The author of The Magicians picks three literary enchantments.

 

 

Lev Grossman's writing career has covered an ambitious extent of ground. Trained as a scholar of comparative literature, Grossman left academia for journalism and in 2002 was hired by Time magazine as its book critic, as well as one of its lead writers on emerging technologies. Meanwhile, he forged a career as a novelist, beginning with 1997's coming-of-age novel, Warp and following it with 2004's Codex, a literary thriller in the spirit of Umberto Eco's The Name of the Rose. In 2009 he published The Magicians -- an arresting blend of sorcerous fantasy and contemporary character study -- to widespread acclaim. Here, he recommends three enduring and engrossing works of the imagination.

 

See all books by Lev Grossman

 

 


 

A Game of Thrones

By George R.R. Martin

 

"'Winter is Coming' is the motto of House Stark. But even the Starks can't have known what a hard, bone-cracking frost would fall on them. In A Game of Thrones Martin gives us the medieval country of Westeros and then slowly rips it apart before our eyes: the king is dead, and the Starks and the other noble houses of Westeros are fighting it out for power. Martin works on the epic scale of Tolkien, but the feel is totally different: his world-view is as hard-boiled and bloody-minded as Raymond Chandler's. A Game of Thrones is the first volume of A Song of Ice and Fire, a four-novel (and counting) series that is gathering speed and power as it goes. When it's done it will stand as one of fantasy's permanent masterpieces. For extra cool-points, read it before the HBO mini-series airs in 2010."

 


 

The Once and Future King

ByT.H. White

 

"It takes a special kind of genius to tell people a story they already know and make it feel as fresh and urgent as tomorrow's newspapers.
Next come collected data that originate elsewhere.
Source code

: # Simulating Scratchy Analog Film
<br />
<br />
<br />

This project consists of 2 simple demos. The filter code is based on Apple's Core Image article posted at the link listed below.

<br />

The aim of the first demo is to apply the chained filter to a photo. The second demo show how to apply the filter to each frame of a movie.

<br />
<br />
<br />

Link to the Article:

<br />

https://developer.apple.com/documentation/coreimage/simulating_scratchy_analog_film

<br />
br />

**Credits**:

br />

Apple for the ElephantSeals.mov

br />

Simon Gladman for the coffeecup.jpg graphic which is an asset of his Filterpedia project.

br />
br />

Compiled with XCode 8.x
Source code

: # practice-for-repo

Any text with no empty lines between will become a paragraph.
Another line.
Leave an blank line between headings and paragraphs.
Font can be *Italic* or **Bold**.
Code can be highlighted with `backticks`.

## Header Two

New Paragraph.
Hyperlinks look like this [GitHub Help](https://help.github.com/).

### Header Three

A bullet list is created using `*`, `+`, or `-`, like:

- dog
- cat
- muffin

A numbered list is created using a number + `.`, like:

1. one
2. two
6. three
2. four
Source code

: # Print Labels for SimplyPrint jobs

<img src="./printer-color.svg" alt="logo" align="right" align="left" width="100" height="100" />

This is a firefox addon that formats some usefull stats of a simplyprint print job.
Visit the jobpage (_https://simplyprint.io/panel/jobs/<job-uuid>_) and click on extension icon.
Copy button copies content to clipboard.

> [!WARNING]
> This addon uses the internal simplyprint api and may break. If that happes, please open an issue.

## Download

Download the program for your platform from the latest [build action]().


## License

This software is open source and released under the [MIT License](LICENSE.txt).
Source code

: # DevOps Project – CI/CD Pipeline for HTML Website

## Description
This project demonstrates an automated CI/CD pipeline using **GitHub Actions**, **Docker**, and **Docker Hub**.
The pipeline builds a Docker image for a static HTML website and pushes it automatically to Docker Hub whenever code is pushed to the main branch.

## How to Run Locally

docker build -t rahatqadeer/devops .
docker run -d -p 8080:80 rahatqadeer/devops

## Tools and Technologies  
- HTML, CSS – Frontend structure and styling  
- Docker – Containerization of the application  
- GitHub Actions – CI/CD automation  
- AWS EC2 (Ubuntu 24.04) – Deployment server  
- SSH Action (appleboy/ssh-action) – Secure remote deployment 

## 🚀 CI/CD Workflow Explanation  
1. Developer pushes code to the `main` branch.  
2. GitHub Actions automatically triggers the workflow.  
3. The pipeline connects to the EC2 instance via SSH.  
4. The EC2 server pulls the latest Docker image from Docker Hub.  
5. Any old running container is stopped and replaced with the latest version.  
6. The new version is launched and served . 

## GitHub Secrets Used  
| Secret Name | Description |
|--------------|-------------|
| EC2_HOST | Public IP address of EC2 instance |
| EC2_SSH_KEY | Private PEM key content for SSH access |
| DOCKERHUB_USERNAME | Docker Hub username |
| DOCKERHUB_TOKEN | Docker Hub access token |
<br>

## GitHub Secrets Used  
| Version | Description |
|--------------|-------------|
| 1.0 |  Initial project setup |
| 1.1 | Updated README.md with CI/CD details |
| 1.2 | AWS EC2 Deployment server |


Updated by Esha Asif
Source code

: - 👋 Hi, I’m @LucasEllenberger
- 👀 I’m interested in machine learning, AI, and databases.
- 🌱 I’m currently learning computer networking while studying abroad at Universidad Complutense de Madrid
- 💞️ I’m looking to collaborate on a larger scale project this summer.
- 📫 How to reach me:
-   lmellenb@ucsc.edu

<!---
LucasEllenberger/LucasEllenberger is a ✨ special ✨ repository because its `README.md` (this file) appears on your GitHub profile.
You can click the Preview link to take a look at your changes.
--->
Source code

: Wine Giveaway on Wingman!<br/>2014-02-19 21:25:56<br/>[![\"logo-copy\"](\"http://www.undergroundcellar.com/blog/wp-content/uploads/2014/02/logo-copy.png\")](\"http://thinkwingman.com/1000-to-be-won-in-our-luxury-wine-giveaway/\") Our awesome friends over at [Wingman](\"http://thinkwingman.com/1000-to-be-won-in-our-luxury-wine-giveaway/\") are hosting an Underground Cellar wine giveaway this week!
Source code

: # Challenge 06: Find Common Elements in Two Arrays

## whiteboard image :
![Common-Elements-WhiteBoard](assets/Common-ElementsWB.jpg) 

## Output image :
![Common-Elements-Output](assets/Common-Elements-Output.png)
In this novel, which White began publishing in 1939, he re-tells the story of King Arthur -- the sword in the stone, Lancelot and Guinevere, the Quest for the Holy Grail, the whole business -- but with a richness and tenderness that not even Malory or Tennyson were able to give it."

 


 

Jonathan Strange & Mr Norrell

By Susanna Clarke

 

"Like virtually all fantasy novelists, I don't believe in magic. But if I did it would be Susanna Clarke';s magic. Jonathan Strange & Mr Norrellis the story of the life and times and rivalrous friendship of two 19th-century English sorcerers. It's a rich, gorgeous book, equal parts light and shadows, written in a hilarious, melancholy, utterly charming regency-era prose. Some of Clarke’s sentences wouldn't have looked at all odd coming out of Jane Austen's pen. I've been a devoted, obsessive fantasy reader for my entire life, but it's Jonathan Strange that convinced me that I had to be a fantasy writer. Or at least die trying."